Pro-day timing might be measured with a kernel of suspicion by some in the scouting community. But it's not as if 240-pound linebackers are faking their ways to blazing 40-yard dashes on a daily basis, either.
That's why Penn State LB Micah Parsons' 40 time of 4.39 seconds (some reports had it slightly slower) at Thursday's pro day is nothing to sneeze at. Neither are his eye-opening numbers in the broad jump (126 inches) and 3-cone drill (6.89 seconds).
Parsons weighed in at 246 pounds. Only five players weighing 240 or more have run faster than a 4.41-second 40 at the NFL combine since 2000. We don't have all the data for pro days, but trust us — it's a bonkers time.
The broad-jump number would have places him in the top 10th percentile at the position for linebackers at the combine. The 3-cone ranks in the top 20th percentile.
Parsons' vertical jump (34 inches) was a more middle-of-the-road result, and his bench-press total (19 reps of 225 pounds) is considered pretty disappointing. Even still, this was a big workout for the first-round prospect.
After opting out of the 2020 season, Parsons faced questions about his football development. They're fair, too, considering he was more of a pass rusher in 2018 than a true linebacker prior to breaking out in a more traditional off-the-ball role in 2019.
His athletic traits really haven't been questioned. The issues NFL evaluators want most on Parsons are on how big his learning curve will be in the league and also answering some of the character concerns that have surfaced.
Even so, testing at this level can't go unnoticed and certainly will put to ease any worries about Parsons' commitment level during his gap year. He also earned his undergraduate degree in three years, which deserves praise.
Is Parsons a top-10 pick? It's debatable. But if he's not, we can't expect him to fall too far beyond that outside of some bombshell character reports surfacing.
There was another Nittany Lions pro-day standout
Penn State EDGE Jayson Oweh is a classic Rorschach test for scouts: Which matters most, traits or production?
The former tends to win out more over time, which is why Oweh — coming off a zero-sack season — still figures to go relatively high in the 2021 NFL draft.

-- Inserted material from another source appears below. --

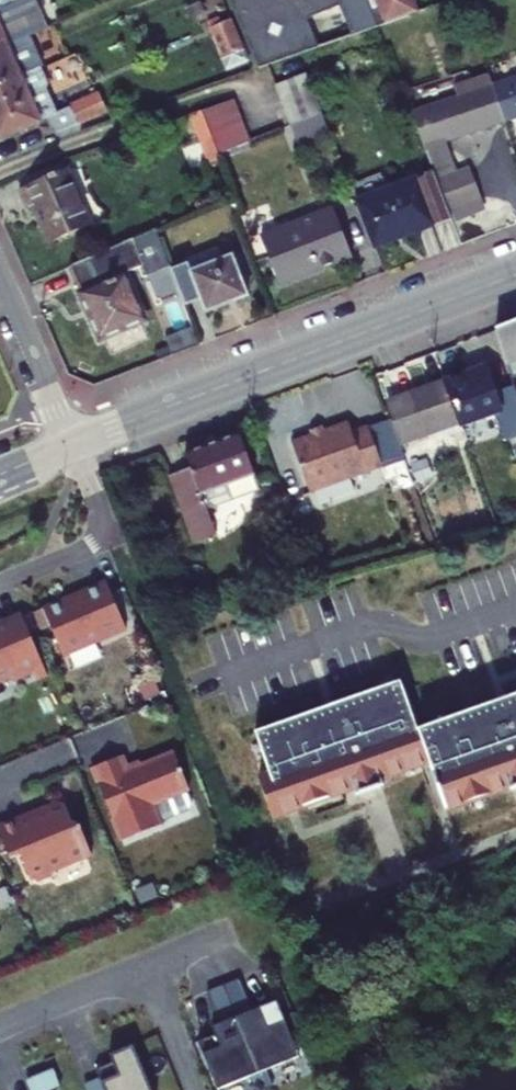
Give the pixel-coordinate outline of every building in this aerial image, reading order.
[(12,4),(10,0),(0,0),(0,10),(12,4)] [(316,46),(304,16),(311,7),(322,8),(339,1),(352,33),(418,10),(414,0),(227,0),(254,68),(316,46)] [(3,48),(9,45),(15,42),(6,23),(21,17),(15,3),(12,4),(0,10),(0,49),(3,48)] [(6,23),(15,42),(27,37),(29,36),(21,17),(6,23)] [(206,27),(222,69),(243,61),(226,19),(206,27)] [(52,26),(39,31),(45,45),(58,40),(52,26)] [(0,49),(0,87),(23,76),(33,72),(40,69),(41,68),(27,37),(15,42),(9,45),(3,48),(0,49)] [(0,87),(0,137),(50,117),(56,132),(107,112),(100,95),(58,112),(40,69),(33,72),(23,76),(0,87)] [(486,84),(500,118),(515,112),(515,72),(486,84)] [(271,85),(277,98),(309,86),(304,73),(271,85)] [(460,93),(407,113),(428,169),(449,161),(441,139),(500,118),(486,84),(482,73),(456,83),(460,93)] [(277,98),(281,109),(313,98),(311,93),(309,86),(277,98)] [(281,109),(283,114),(315,103),(313,98),(281,109)] [(230,100),(199,111),(209,137),(239,126),(230,100)] [(315,103),(283,114),(286,121),(289,129),(321,118),(315,103)] [(289,129),(295,147),(328,136),(321,118),(289,129)] [(239,126),(209,137),(211,143),(216,155),(246,144),(239,126)] [(435,180),(446,211),(477,199),(466,168),(435,180)] [(29,204),(32,210),(65,195),(73,193),(63,171),(16,191),(23,207),(29,204)] [(378,173),(350,184),(374,247),(447,219),(429,171),(384,188),(378,173)] [(86,223),(73,193),(65,195),(32,210),(41,233),(45,241),(76,227),(86,223)] [(477,199),(446,211),(451,222),(482,210),(477,199)] [(333,213),(299,226),(316,272),(351,258),(333,213)] [(76,227),(45,241),(45,242),(86,225),(86,223),(76,227)] [(299,226),(262,241),(279,286),(316,272),(299,226)] [(70,269),(100,339),(141,324),(124,279),(144,271),(148,282),(169,274),(154,231),(70,269)] [(182,311),(200,305),(204,316),(246,300),(230,259),(189,275),(187,269),(170,276),(182,311)] [(490,324),(508,376),(515,373),(515,314),(490,324)] [(432,385),(449,429),(487,414),(470,370),(432,385)] [(432,385),(387,403),(389,408),(373,414),(388,453),(449,429),(432,385)] [(316,441),(303,446),(306,452),(286,460),(306,508),(376,479),(360,440),(346,446),(342,437),(318,447),(316,441)] [(226,448),(171,470),(178,484),(157,493),(183,558),(213,546),(204,522),(249,504),(226,448)] [(124,631),(103,583),(75,595),(76,597),(64,602),(63,600),(40,610),(59,655),(94,640),(96,643),(124,631)] [(34,675),(39,686),(52,680),(24,614),(0,625),(0,689),(34,675)] [(253,738),(269,779),(258,784),(273,821),(353,790),(355,797),(383,786),(381,779),(427,760),(446,809),(508,784),(509,786),(515,784),(515,690),(415,730),(396,681),(253,738)] [(134,690),(139,702),(153,696),(148,684),(134,690)] [(89,769),(119,842),(158,826),(157,823),(186,811),(189,804),(183,791),(187,790),(171,753),(141,765),(126,772),(123,766),(119,756),(89,769)] [(123,766),(126,772),(141,765),(139,760),(123,766)] [(0,826),(0,841),(8,860),(18,856),(28,880),(89,855),(76,825),(69,822),(62,805),(49,800),(44,814),(28,820),(26,816),(0,826)] [(139,904),(154,898),(149,886),(133,892),(139,904)] [(262,1089),(256,1074),(233,1018),(221,987),(204,993),(217,1024),(209,1027),(212,1035),(195,1042),(215,1089),(247,1077),(252,1089),(260,1089),(262,1089)] [(257,1008),(233,1018),(256,1074),(296,1057),(277,1009),(260,1016),(257,1008)] [(93,1069),(97,1078),(102,1089),(149,1089),(131,1045),(107,1055),(110,1063),(93,1069)] [(51,1069),(36,1075),(42,1089),(56,1083),(51,1069)] [(81,1084),(84,1089),(102,1089),(97,1078),(81,1084)]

His performance Thursday was equally as impressive as Parsons' was. The 6-5, 257-pound Oweh was clocked at a scalding 4.36 seconds in the 40-yard dash, which puts him on the Vernon Davis spectrum for one of the freakiest pre-draft testers ever.
Throw in Oweh's 21 bench-press reps, 6.83-second 3-cone drill time and jumps of 39.5 (vertical) and 134 inches (broad), and he's an unofficial first-ballot member of the Pro Day Hall of Fame. The bench-press number might not blow your hair back at first glance, but consider Oweh's 34.5-inch arm length and the total instantly becomes vastly more impressive.
"Fast guys get drafted high. Explosive guys go high. He's both," an NFL scouting director told us recently when we asked specifically about Oweh's production not meeting his expected testing numbers. So it's fair not to expect him to slip out of the top 40 overall picks with workout results that might even be slightly better than could have been expected.
Selecting him comes with the knowledge that he had no sacks in seven games in 2020, and only seven sacks in his previous 17 games. His tackle-for-loss numbers help ease that concern some — Oweh logged 6.5 last season — and he had a pair of forced fumbles in a 13-game 2019 campaign.
Still, Oweh was not a consistent producer in college and could need some development. For every Danielle Hunter (4.5 sacks in his final 26 college games), there are dozens of great-testing pass rushers who never panned out fully in the league.
With that level of workout, however, the risk of using a relatively high pick on Oweh likely will feel worthwhile to many clubs.